* **What this task involves**
From the records below, copy the lines that include "رستم".

· · · · ·

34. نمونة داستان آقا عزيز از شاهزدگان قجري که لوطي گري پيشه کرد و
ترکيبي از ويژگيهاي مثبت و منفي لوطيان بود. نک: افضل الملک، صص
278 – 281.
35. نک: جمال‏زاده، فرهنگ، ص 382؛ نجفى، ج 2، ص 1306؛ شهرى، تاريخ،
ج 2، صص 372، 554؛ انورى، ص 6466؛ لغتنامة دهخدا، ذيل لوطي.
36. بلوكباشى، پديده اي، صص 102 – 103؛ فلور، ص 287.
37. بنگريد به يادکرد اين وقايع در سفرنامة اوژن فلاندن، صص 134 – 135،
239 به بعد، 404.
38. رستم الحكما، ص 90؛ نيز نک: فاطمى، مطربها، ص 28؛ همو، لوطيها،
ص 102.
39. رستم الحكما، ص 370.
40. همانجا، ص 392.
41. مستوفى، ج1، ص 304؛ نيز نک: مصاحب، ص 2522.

· · · · ·

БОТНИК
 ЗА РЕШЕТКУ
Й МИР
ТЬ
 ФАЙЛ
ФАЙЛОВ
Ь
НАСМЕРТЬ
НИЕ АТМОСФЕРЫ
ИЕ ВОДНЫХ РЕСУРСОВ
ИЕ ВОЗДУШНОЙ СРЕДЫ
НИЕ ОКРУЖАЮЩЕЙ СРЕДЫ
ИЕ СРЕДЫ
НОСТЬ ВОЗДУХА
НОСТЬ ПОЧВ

· · · · ·

* **Solution**
38. رستم الحكما، ص 90؛ نيز نک: فاطمى، مطربها، ص 28؛ همو، لوطيها،
39. رستم الحكما، ص 370.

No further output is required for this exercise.